-- BEGIN Information supplied --
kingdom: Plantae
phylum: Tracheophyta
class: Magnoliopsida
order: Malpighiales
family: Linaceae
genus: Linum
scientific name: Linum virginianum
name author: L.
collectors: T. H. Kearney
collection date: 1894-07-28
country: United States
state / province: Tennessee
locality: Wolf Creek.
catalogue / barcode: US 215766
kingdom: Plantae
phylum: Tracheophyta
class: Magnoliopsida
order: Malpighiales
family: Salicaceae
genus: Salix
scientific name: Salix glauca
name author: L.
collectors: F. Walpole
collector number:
-- END Information supplied --
→ Prompt:
Please reproduce word for word the part of the entries above that opens with their first line and closes with the line containing "state / province: Tennessee", including both of those lines.

→ Completed exercise:
kingdom: Plantae
phylum: Tracheophyta
class: Magnoliopsida
order: Malpighiales
family: Linaceae
genus: Linum
scientific name: Linum virginianum
name author: L.
collectors: T. H. Kearney
collection date: 1894-07-28
country: United States
state / province: Tennessee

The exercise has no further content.